The markets remained flattish for the past five trading days despite continued rally in the US.
“The markers are struggling to break the 21,000-mark on the Nifty and we are seeing some consolidation,” said Jaykrishna Gandhi, Head of Business Development, Institutional Equities, at Emkay Global Financial Services.
The broader market has seen some rotation with out of favour banks finding some interest and continued selling in the IT space. Oil prices, on the other hand, have corrected sharply and now are around the $70/barrel mark on the back of demand fears and lack of Saudi production cuts.
The CPI numbers, both in India and the US, were on line with the expectations as India saw a surge in CPI driven by higher food prices and the US eased as over economic growth slowed, he said.
“Overall, we believe the broader markets continue to remain strong as seen by the $2.5 billion MTD buying by the FII on the back of another $2.3 billion in November. The state elections gave a big boost to the market going into the general elections. Near term, as we head into the year-end, we should expect some consolidation around the current levels,” he said.
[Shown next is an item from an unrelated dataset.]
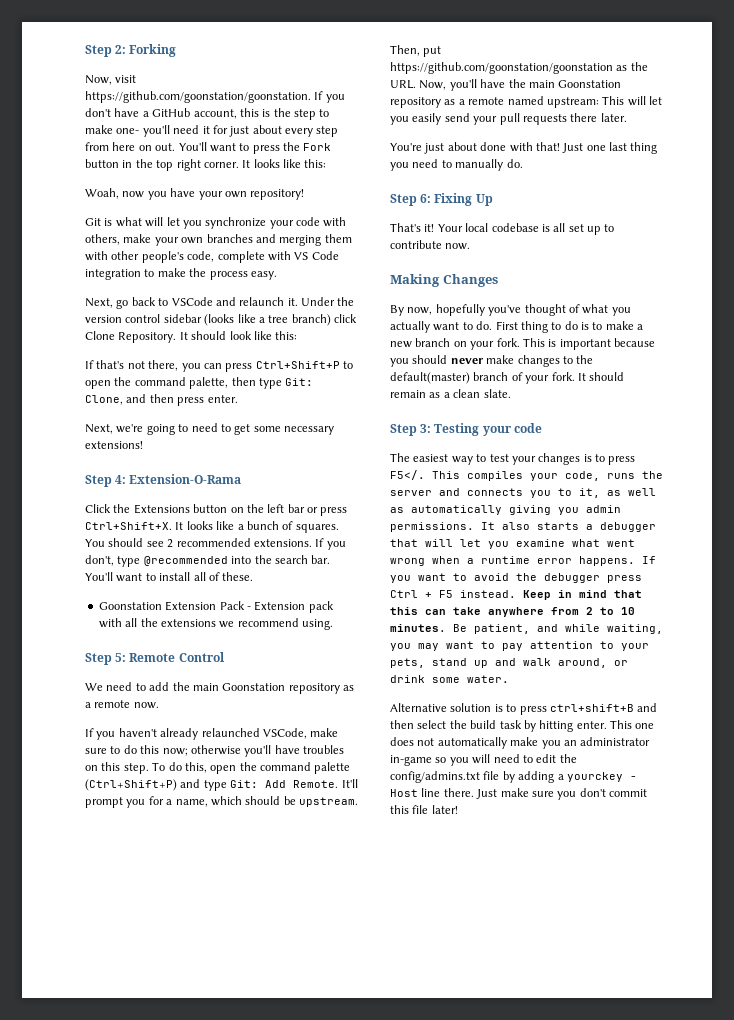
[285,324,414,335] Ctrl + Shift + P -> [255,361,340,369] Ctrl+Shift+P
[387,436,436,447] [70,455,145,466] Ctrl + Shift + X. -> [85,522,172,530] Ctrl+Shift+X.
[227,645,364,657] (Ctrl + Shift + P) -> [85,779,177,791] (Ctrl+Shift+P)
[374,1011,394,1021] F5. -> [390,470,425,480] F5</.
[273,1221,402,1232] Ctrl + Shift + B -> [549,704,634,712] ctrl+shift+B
Wednesday marked the fourth day of consolidation in the market. Nifty seems to be taking a bit of a timeout after the recent state elections results, said Sheersham Gupta, Director and Senior Technical Analyst at Rupeez.
“We expect more of the same on Thursday due to Nifty Options Expiry. The real action might kick in on Friday, but things could slow down as the holiday season approaches and FIIs take a break,” he said.
On the technical side of things, Nifty is facing resistance around the 21,000-level. Nifty needs to breach this level for the market to move upwards, he said.